Puy has criticized that the central government did not update the state law on these issues, despite the fact that it announced that those changes would be made and that the Congressional Reactivation Commission “advised undertaking this reform.” That is why the Galician legal text is updated, which will allow there to be a legal basis for this type of situation, delimit the health authority at all times or decree isolations or mobility restrictions that are considered appropriate, he explained. He has also ensured that protection of citizens is “guaranteed”, with decisions motivated by “suitability, necessity and proportionality” and that compliance with the sanctions is guaranteed.
But the opposition, made up of the PSdeG and the BNG, voted against, calling the reform a “state of permanent alarm”. Even the PSdeG parliamentarian, Julio Torrado, has pointed out that the text addresses a “certain Bolivarian delusion” by Feijóo, also due to the processing of the text by the PP and not the Government, which “avoids legal reports.” “It is not understandable if it is not for an authoritarian drift”, an accusation in which Puy has affirmed that he would not enter. At this point, the BNG deputy, Montse Prado, has also raised her voice. Puy has underlined that there will be control of the measure, as of any other presented by the parties, also the PSdeG and the BNG.
“The PP intends to regulate extraordinary things in a law of ordinary use,” added Prado, who sees this decision “hot, with Galicians in shock” due to the consequences of the coronavirus pandemic. Nor does it see “legal guarantees”, for example, in not considering specific temporary spaces for the application of the measures, Nor does it consider that there is sufficient control, since there is no “obligation to render accounts”. “The suspension of fundamental rights is based on the phrase of ‘suspicion of imminent risk’,” he developed. In short, he reduces it to a text that is based “on cutting rights and freedoms and on sanctions.”
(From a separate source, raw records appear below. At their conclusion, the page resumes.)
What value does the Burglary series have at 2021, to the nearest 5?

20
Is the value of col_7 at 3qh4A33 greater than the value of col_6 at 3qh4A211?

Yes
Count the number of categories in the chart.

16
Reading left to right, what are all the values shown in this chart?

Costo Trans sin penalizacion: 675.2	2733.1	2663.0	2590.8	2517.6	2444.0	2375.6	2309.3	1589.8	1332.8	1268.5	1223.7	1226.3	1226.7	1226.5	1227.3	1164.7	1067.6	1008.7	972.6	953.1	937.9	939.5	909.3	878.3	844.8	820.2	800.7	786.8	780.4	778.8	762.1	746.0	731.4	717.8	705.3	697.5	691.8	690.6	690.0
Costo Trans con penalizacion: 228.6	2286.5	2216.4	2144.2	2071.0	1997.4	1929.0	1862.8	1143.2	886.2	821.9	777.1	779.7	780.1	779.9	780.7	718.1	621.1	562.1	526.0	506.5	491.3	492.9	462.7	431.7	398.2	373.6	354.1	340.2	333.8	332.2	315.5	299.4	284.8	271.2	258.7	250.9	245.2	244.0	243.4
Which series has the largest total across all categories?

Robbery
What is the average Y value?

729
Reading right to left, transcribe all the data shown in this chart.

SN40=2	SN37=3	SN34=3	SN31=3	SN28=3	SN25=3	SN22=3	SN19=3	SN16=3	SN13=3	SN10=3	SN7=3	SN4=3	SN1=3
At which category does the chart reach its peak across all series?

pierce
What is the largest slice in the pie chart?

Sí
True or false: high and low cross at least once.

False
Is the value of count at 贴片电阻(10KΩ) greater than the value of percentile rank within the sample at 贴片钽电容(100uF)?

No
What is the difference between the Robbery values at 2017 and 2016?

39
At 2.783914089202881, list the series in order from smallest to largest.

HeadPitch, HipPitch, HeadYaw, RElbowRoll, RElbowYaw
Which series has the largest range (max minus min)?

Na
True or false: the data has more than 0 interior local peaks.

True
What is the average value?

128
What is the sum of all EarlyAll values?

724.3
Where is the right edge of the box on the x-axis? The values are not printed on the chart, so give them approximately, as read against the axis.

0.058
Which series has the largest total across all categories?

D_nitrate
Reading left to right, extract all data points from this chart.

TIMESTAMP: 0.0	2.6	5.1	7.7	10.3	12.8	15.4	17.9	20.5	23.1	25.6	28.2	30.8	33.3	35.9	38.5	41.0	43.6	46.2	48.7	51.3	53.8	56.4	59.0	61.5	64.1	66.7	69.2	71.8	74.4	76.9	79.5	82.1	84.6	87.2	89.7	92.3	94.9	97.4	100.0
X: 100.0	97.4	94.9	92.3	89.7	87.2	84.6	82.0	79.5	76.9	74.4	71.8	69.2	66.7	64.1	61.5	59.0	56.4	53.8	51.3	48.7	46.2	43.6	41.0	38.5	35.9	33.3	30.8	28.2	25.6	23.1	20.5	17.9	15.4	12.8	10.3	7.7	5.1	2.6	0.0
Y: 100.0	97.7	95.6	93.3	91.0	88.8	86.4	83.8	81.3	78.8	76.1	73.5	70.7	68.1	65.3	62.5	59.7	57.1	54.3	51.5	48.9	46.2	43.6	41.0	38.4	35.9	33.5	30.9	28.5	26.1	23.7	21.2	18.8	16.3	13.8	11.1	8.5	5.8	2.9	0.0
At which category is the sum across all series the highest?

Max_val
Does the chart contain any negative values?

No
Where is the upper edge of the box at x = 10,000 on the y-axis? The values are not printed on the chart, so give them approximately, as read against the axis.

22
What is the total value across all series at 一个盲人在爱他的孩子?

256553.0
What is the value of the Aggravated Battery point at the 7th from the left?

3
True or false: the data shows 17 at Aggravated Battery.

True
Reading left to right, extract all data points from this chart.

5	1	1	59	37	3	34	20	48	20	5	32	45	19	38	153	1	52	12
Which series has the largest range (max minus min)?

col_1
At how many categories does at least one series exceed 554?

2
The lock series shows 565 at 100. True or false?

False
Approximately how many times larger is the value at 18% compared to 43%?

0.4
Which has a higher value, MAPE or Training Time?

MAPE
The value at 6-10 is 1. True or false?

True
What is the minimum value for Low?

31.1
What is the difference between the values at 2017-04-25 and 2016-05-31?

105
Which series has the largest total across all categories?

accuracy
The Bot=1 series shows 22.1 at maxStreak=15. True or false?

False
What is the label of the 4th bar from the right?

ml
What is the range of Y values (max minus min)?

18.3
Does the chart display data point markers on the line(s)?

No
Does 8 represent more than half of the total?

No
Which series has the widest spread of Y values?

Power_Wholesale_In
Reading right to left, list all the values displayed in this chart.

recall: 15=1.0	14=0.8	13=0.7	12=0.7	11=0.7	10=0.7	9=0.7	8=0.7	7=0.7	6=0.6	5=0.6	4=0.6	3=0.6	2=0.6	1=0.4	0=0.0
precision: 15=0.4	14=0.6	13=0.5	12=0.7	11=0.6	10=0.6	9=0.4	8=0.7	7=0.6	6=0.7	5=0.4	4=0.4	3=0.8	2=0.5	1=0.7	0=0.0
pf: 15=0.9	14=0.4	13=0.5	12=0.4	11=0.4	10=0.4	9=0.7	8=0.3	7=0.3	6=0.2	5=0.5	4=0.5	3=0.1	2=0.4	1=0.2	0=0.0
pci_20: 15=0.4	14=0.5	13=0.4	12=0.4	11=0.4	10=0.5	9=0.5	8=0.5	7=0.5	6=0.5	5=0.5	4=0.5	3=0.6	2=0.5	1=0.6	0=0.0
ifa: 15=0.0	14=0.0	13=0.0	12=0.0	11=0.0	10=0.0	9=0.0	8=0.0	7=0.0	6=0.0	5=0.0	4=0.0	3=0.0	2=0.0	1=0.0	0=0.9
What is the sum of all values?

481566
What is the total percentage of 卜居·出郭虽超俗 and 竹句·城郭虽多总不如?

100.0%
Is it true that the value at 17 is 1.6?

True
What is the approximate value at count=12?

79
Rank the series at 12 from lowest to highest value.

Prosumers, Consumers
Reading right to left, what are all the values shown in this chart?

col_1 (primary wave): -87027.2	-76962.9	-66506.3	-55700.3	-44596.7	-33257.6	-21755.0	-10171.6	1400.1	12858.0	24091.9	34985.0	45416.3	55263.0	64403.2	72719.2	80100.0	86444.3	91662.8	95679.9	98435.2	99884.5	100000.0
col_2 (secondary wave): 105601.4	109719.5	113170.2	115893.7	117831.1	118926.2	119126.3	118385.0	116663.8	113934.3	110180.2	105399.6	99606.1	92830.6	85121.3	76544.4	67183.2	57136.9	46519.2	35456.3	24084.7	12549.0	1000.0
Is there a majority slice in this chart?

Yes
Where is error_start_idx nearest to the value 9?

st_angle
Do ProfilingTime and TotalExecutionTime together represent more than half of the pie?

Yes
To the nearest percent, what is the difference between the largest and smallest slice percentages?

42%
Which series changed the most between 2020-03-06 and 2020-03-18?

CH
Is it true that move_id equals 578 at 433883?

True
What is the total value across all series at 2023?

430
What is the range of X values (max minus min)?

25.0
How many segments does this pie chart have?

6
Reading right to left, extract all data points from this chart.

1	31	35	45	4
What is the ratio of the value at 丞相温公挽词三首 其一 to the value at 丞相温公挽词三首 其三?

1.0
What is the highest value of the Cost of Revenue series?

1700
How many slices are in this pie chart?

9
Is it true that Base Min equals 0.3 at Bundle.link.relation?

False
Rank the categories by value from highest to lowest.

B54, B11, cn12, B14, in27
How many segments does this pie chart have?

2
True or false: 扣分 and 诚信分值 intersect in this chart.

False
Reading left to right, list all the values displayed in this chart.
Prado has also disqualified what he sees as an attempt by the Galician Government to blame citizens for the worsening of the disease. “The key word [en el texto] is ‘sanction’ », has lamented, also taking advantage to describe the popular spokesman as a “government delegate”, when he presented the proposal. “It confuses a government delegate with a spokesperson for the majority group in which the president and 10 members of the government are,” he replied.
Torrado for his part has made it ugly that it is “a replica of the state of alarm brought into law” and has criticized that the PP does not agree on a state of alarm “for a historical situation” but it does “carried out every day. “It is a delusion of greatness,” concluded the socialist, who has assured that in public the popular ones defend that it is a health law, but, “in private they like that it is a law that restricts rights. And we are not going to tolerate that.
In addition, the issue of a hypothetical mandatory vaccination has been addressed, to which this text opens. Puy has remarked that this law does not make the vaccine mandatory, but that the law leaves it provided if the State makes it mandatory, something that the Government has highlighted. The nationalist deputy has made ugly that in Galicia there are no vaccination problems: the only problems that she identifies are those of “people who want to get vaccinated against the flu and there are no vaccines.”
On the part of the PSdeG, the debate on making a legitimate mandatory vaccine has been qualified, but has warned that a possible mandatory nature would give wings to anti-vaccines. “We believe more in awareness”, has pointed out, also remarking that in Galicia there is no problem with the rates of vaccinated and the problems that exist to access vaccines are related “to poverty”, having a “socioeconomic” character.